Earlier this month, Dove released a 3-second advertisement for body wash on its Facebook page. The video clip began with a black woman taking off her shirt to reveal a white woman. The public backlash was swift. Within days, Dove, a Unilever brand, pulled the ad and issued an apology via social media: “An image we recently posted on Facebook missed the mark in representing women of color thoughtfully. We deeply regret the offense it caused.”
Unfortunately, this is just Dove’s latest advertising gaffe. Dove’s “Real Beauty” campaign debuted 13 years ago, stressing positive images of women of all shapes, sizes and races, questioning stereotypical standards of beauty. The campaign enjoyed years of accolades from the public and the advertising community. In recent years the messaging has taken a few wrong turns.
A History of Advertising Blunders for Dove
In 2011, Dove faced criticism for another racially-insensitive ad. It featured three women wearing nothing but towels. A black woman is standing under the word “Before” and a white woman is standing under the word “After.”
In 2014, a new Dove self-tanning lotion listed skin tones as “Fair to Normal” and “Normal to Dark.” This led consumers to question if the brand was implying that fair or dark skin tones were abnormal.
In May of 2017, Dove U.K. debuted a new line of body wash bottles of varying shapes to convey the message that “Beauty comes in all shapes and sizes.” The public reacted immediately with confusion, humor and the feeling that the once-compelling brand message was becoming patronizing.
The latest controversial (and now removed) Facebook ad was a more egregious misstep. Saying it “missed the mark” in an effort to celebrate diversity is an understatement. While it may not have been the intent, the creators missed the offensive historical context of soap advertising featuring images of “washing the black away.”
When Social Commentary in Advertising Goes Awry
When advertisers attempt to capitalize on social issues, it’s risky and can cause a PR nightmare if not executed well. Pepsi made that mistake earlier this year with its ad featuring Kendall Jenner. The ill-conceived ad seemed to trivialize the Black Lives Matter movement to sell soda. Jenner apologized for being a part of the spot.
Conversely, the Nigerian model featured in the Dove ad has come out in its defense. In an editorial for The Guardian, Lola Ogunyemi said the models featured in the ad were excited to be a part of the campaign, but didn’t see the final edit: “Then the first Facebook ad was released: a 13-second video clip featuring me, a white woman, and an Asian woman removing our nude tops and changing into each other. I loved it. My friends and family loved it … I was proud. Then, the full, 30-second TV commercial was released in the US, and I was over the moon again. There were seven of us in the full version, different races and ages … I loved it, and everyone around me seemed to as well. I think the full TV edit does a much better job of making the campaign’s message loud and clear.”

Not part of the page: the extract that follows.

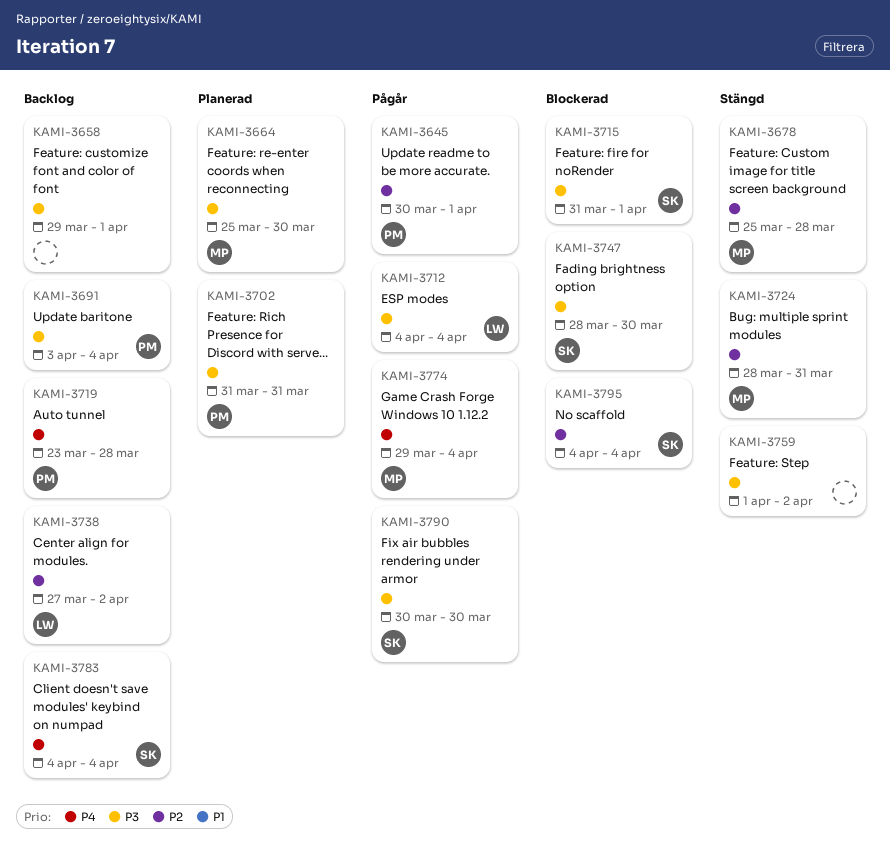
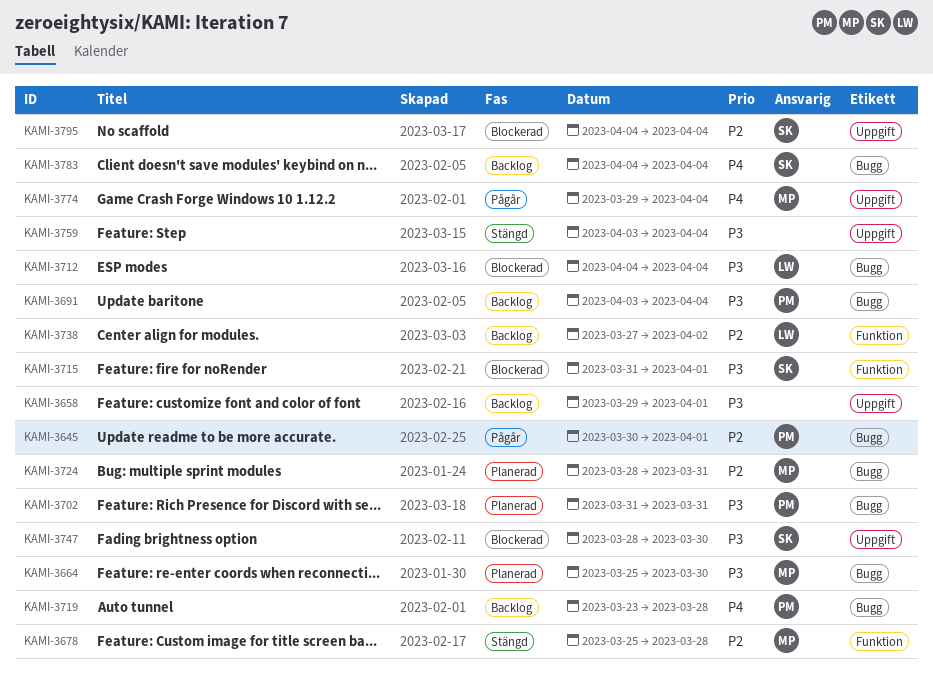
KAMI-3712, status: Pågår -> Blockerad
KAMI-3724, status: Stängd -> Planerad
KAMI-3759, start: Apr 1 -> Apr 3
KAMI-3759, due: Apr 2 -> Apr 4
KAMI-3790: present -> none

Ogunyemi makes an important point about context and the impact of editing in advertising. In social media, when a brand’s message is often edited down to a quick snippet to grab attention, the meaning behind the message can get lost, or worse, be misconstrued. Without the proper context the audience is left to draw a conclusion based on very little information.
Context aside, racially insensitive imagery and wording is becoming a pattern for Dove. Despite the company’s apology, the question now is: after this latest advertising gaffe, will consumers give Dove yet another chance?